# Work to be completed
Update the text in the material below so that "EuroMoto" becomes "Euro Moto" wherever it appears, changing nothing else. Leave out the pictures and give only the text.

○ ○ ○ ○ ○ ○ ○

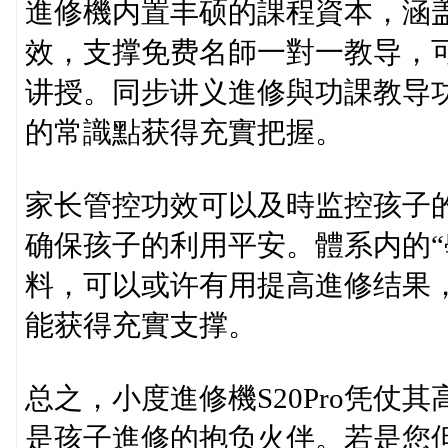
進修機内置丰硕的課程資本，涵
效，支撑免费名師一對一教导，
讲授。同步讲义進修與功課教导
的常識點获得充實把握。
家长管控功效可以及時监控孩子
确保孩子的利用平安。體系内的“
料，可以或许有用提高進修结果
能获得充實支撑。
总之，小度進修機S20Pro凭
是孩子進修的抱负火伴。若是您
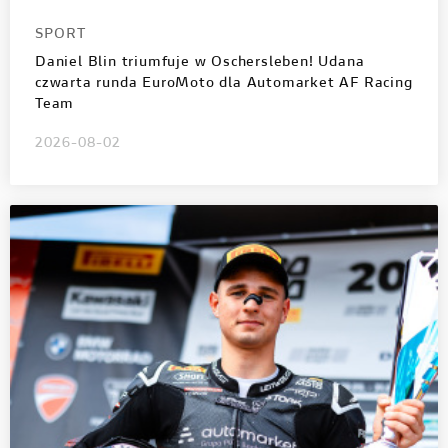
SPORT
Daniel Blin triumfuje w Oschersleben! Udana
czwarta runda EuroMoto dla Automarket AF Racing
Team
2026-08-02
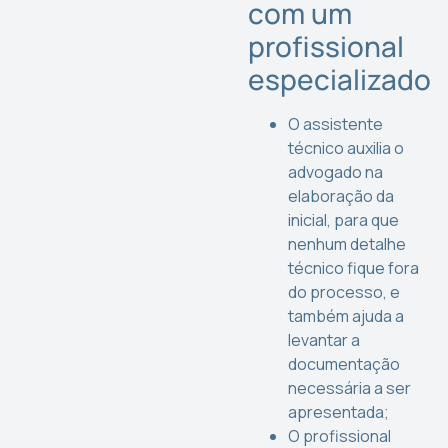
com um
profissional
especializado
O assistente
técnico auxilia o
advogado na
elaboração da
inicial, para que
nenhum detalhe
técnico fique fora
do processo, e
também ajuda a
levantar a
documentação
necessária a ser
apresentada;
O profissional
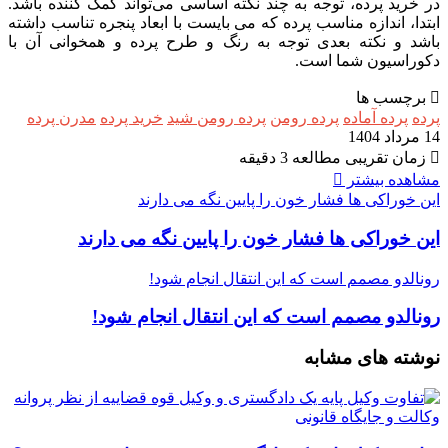
در خرید پرده، توجه به چند نکته اساسی می‌تواند کمک کننده باشد.
ابتدا، اندازه مناسب پرده که می بایست با ابعاد پنجره تناسب داشته
باشد و نکته بعدی توجه به رنگ و طرح پرده و همخوانی آن با
دکوراسیون شما است.
برچسب ها
پرده
پرده آماده
پرده رومن
پرده رومن شید
خرید پرده
مدرن پرده
14 مرداد 1404
زمان تقریبی مطالعه 3 دقیقه
مشاهده بیشتر
این خوراکی‌ ها فشار خون را پایین نگه می دارند
این خوراکی‌ ها فشار خون را پایین نگه می دارند
رونالدو مصمم است که این انتقال انجام شود!
رونالدو مصمم است که این انتقال انجام شود!
نوشته های مشابه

○ ○ ○ ○ ○ ○ ○

# Output for this task
進修機内置丰硕的課程資本，涵
效，支撑免费名師一對一教导，
讲授。同步讲义進修與功課教导
的常識點获得充實把握。
家长管控功效可以及時监控孩子
确保孩子的利用平安。體系内的“
料，可以或许有用提高進修结果
能获得充實支撑。
总之，小度進修機S20Pro凭
是孩子進修的抱负火伴。若是您
SPORT
Daniel Blin triumfuje w Oschersleben! Udana
czwarta runda Euro Moto dla Automarket AF Racing
Team
2026-08-02
com um
profissional
especializado
O assistente
técnico auxilia o
advogado na
elaboração da
inicial, para que
nenhum detalhe
técnico fique fora
do processo, e
também ajuda a
levantar a
documentação
necessária a ser
apresentada;
O profissional
در خرید پرده، توجه به چند نکته اساسی می‌تواند کمک کننده باشد.
ابتدا، اندازه مناسب پرده که می بایست با ابعاد پنجره تناسب داشته
باشد و نکته بعدی توجه به رنگ و طرح پرده و همخوانی آن با
دکوراسیون شما است.
برچسب ها
پرده
پرده آماده
پرده رومن
پرده رومن شید
خرید پرده
مدرن پرده
14 مرداد 1404
زمان تقریبی مطالعه 3 دقیقه
مشاهده بیشتر
این خوراکی‌ ها فشار خون را پایین نگه می دارند
این خوراکی‌ ها فشار خون را پایین نگه می دارند
رونالدو مصمم است که این انتقال انجام شود!
رونالدو مصمم است که این انتقال انجام شود!
نوشته های مشابه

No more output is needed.